Problem to work on:
Scan the records for the word "Atlas". Report each line where it occurs.

Top of Record set

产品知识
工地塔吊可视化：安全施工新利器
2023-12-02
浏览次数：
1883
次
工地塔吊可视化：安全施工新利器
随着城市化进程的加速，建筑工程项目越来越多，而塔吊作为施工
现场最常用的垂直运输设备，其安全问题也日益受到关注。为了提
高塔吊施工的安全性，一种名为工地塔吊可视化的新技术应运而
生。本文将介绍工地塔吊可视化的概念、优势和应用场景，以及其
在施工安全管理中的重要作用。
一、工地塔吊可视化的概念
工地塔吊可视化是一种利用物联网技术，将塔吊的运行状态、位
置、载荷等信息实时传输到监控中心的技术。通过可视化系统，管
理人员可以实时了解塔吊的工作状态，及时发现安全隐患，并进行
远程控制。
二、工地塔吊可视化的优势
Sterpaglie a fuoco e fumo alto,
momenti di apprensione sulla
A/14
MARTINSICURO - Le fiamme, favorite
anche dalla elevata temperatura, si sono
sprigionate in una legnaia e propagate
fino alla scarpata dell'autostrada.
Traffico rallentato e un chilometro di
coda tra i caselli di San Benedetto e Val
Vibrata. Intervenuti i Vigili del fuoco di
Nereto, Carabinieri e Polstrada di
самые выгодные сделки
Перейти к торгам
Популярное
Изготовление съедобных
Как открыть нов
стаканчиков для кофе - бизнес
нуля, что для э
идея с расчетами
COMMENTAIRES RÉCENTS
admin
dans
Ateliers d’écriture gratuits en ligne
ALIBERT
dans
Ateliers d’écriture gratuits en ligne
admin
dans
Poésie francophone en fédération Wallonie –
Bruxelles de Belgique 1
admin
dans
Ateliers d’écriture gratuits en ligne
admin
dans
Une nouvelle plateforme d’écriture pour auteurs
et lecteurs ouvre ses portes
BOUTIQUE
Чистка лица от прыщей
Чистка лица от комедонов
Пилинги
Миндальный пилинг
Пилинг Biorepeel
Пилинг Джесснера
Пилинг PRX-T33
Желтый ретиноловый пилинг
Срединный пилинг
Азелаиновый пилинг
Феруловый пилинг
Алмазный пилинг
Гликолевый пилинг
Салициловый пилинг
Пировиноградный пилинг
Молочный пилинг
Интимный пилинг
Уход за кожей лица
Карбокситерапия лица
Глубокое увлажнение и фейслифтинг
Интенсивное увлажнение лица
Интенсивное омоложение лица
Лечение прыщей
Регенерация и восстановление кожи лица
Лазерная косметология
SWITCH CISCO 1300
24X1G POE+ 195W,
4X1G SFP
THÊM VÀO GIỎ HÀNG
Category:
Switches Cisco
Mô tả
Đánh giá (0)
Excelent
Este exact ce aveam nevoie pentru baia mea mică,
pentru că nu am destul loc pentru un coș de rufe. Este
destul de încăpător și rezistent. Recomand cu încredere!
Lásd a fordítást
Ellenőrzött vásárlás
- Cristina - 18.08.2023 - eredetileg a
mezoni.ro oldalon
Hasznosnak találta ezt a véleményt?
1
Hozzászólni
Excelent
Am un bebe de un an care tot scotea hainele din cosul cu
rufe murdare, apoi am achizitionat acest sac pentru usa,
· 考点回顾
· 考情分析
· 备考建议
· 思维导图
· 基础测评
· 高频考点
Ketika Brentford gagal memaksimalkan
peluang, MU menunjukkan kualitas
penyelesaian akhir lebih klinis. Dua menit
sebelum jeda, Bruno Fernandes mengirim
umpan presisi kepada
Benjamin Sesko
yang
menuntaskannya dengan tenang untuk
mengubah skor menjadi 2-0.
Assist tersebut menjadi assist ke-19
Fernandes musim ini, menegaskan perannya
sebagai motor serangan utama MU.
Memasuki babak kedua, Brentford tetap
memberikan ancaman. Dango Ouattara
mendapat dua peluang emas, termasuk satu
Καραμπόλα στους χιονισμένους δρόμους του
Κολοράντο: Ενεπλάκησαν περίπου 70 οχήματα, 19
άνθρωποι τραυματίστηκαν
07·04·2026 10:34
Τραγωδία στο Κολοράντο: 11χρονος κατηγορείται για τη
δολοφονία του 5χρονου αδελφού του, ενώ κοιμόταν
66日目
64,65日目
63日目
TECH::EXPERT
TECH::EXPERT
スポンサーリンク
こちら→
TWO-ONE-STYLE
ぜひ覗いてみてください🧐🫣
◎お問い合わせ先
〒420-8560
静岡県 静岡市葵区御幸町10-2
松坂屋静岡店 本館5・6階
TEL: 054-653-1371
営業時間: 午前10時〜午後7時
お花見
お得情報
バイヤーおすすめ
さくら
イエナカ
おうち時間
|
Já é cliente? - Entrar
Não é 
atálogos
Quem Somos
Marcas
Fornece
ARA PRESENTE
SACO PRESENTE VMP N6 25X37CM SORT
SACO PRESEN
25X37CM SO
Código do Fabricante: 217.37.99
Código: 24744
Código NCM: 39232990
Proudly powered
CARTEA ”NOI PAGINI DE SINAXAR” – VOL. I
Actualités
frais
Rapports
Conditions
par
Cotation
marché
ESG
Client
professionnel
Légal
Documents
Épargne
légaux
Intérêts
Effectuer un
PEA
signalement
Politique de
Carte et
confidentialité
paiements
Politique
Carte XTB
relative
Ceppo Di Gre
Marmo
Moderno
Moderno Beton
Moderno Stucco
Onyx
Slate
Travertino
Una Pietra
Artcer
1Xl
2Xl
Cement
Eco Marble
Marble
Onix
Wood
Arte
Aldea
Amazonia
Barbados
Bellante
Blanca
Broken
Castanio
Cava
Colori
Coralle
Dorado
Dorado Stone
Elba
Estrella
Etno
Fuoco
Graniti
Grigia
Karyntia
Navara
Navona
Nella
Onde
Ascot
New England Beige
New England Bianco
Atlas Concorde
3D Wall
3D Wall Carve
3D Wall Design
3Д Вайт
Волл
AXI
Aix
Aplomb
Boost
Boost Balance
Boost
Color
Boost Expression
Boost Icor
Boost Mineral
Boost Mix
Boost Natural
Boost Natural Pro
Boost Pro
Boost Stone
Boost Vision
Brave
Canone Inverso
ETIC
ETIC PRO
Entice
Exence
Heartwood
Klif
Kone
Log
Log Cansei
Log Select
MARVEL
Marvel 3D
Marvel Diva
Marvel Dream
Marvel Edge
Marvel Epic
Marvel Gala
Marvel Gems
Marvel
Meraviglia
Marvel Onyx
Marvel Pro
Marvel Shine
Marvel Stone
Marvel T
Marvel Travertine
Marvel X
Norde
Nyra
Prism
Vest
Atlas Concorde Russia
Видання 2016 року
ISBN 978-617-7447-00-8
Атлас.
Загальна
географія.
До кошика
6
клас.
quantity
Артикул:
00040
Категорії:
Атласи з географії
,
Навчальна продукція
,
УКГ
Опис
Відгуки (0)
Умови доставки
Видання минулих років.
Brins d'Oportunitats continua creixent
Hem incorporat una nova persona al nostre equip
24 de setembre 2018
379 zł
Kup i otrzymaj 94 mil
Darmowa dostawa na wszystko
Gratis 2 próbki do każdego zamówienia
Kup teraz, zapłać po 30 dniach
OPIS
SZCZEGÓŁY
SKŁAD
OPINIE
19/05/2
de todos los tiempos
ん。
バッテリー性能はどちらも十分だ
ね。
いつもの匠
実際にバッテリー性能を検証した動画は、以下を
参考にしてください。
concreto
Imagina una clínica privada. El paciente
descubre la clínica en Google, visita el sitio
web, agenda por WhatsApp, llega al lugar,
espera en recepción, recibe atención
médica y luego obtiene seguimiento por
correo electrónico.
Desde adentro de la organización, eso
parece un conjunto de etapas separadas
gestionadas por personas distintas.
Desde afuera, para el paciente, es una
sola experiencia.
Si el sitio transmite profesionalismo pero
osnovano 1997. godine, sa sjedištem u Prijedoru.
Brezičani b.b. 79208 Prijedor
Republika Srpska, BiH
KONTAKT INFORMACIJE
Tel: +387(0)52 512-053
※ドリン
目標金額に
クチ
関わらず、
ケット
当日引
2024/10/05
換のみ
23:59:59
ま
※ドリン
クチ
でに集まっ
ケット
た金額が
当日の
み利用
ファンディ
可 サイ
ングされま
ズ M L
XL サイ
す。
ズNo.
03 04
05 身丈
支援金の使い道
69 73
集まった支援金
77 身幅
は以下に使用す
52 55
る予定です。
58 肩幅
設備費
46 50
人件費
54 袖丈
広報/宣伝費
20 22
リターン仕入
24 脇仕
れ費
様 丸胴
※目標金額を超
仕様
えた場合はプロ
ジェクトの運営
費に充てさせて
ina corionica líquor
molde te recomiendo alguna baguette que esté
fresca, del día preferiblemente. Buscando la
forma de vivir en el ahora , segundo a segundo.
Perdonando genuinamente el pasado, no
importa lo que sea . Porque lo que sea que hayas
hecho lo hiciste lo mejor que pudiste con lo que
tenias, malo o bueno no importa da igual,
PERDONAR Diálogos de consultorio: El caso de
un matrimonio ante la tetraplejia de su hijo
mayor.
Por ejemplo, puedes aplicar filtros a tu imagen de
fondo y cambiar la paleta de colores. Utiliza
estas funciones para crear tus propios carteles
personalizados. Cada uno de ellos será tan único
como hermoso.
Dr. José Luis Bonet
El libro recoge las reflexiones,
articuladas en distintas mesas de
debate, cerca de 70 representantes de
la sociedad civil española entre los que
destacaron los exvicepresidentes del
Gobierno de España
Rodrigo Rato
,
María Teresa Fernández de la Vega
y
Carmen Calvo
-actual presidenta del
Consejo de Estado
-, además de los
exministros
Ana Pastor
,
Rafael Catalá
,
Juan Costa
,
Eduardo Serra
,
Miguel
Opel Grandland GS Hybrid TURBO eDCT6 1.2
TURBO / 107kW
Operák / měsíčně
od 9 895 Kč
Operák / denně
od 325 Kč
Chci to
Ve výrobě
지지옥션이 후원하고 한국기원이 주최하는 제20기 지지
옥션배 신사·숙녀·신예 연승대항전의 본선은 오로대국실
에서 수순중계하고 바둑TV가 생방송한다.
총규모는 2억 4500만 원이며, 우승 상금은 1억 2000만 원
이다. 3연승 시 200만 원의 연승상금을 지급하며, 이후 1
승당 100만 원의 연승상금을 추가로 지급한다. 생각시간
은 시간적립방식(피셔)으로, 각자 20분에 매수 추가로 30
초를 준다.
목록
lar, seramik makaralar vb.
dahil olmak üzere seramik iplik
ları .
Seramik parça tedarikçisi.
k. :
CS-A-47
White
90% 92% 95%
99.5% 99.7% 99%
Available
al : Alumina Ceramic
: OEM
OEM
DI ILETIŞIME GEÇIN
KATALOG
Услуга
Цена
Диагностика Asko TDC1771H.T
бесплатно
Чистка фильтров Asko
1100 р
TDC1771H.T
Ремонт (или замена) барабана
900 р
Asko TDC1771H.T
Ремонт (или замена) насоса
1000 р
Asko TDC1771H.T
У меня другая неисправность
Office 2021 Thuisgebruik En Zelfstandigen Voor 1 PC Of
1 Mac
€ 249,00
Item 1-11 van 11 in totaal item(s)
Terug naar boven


Bottom of Record set

Output of the task:
Atlas Concorde
Atlas Concorde Russia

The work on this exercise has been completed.